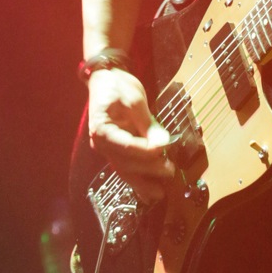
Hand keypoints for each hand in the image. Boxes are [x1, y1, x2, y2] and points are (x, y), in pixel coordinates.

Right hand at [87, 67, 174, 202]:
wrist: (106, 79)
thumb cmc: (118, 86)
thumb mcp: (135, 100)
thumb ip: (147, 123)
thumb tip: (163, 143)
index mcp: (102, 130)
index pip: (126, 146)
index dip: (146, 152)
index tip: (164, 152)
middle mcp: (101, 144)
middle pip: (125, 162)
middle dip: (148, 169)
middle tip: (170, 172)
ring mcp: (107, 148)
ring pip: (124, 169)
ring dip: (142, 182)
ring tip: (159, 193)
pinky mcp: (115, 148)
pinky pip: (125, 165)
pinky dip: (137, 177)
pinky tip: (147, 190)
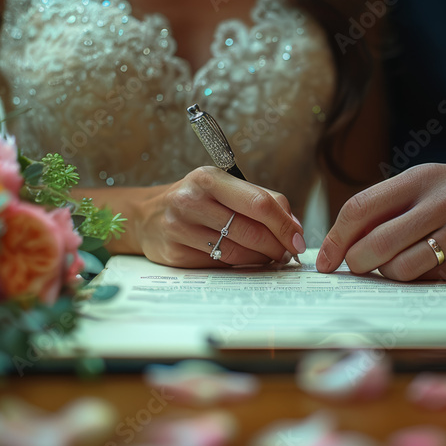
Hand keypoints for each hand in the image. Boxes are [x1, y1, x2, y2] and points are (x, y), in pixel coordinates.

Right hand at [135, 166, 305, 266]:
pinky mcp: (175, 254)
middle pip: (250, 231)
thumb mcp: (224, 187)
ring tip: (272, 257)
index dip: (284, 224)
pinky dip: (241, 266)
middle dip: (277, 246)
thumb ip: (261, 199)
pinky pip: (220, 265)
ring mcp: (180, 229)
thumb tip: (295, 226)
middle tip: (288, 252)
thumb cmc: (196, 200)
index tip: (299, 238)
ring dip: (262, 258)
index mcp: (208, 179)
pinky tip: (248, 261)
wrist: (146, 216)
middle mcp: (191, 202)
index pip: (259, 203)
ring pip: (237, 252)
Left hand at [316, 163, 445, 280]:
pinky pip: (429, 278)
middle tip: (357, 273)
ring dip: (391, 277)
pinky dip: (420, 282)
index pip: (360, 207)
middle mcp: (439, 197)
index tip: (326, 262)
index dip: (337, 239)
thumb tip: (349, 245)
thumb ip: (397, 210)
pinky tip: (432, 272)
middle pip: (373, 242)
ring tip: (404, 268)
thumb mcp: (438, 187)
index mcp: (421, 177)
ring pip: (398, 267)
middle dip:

==

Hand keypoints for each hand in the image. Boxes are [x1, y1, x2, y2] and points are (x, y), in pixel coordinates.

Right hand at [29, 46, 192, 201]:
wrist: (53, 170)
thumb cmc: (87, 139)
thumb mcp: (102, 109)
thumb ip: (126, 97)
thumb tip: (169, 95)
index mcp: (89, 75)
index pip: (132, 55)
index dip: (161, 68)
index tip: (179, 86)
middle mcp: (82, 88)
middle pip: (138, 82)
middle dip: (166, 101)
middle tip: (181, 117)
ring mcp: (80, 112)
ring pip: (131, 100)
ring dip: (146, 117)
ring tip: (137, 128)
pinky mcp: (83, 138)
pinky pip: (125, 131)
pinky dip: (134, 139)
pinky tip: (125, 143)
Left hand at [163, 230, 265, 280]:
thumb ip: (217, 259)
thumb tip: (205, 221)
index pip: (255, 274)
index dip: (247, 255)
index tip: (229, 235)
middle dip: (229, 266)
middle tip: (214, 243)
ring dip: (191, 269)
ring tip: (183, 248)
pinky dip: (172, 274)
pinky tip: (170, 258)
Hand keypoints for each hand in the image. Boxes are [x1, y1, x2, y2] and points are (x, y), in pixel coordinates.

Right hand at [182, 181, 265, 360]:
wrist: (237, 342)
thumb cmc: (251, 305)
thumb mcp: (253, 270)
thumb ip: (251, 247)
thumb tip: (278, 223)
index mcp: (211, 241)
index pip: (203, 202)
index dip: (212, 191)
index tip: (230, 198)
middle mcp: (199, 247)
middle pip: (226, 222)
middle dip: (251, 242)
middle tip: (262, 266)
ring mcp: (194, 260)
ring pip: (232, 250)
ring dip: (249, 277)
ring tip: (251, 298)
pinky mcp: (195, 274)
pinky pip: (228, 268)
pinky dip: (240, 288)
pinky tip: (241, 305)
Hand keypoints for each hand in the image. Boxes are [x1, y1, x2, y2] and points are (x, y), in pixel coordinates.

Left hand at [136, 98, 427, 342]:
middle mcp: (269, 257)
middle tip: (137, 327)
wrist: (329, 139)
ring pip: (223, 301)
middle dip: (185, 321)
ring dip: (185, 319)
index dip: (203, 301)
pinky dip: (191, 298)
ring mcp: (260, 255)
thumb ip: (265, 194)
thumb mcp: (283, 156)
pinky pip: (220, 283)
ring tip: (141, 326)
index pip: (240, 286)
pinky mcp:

▶ **TASK DESCRIPTION**:
Please filter the entries above down to the lines holding "Left" and copy them.

▶ **TASK RESPONSE**:
Left hand at [316, 163, 445, 280]:
Left hand at [163, 230, 265, 280]:
Left hand at [136, 98, 427, 342]:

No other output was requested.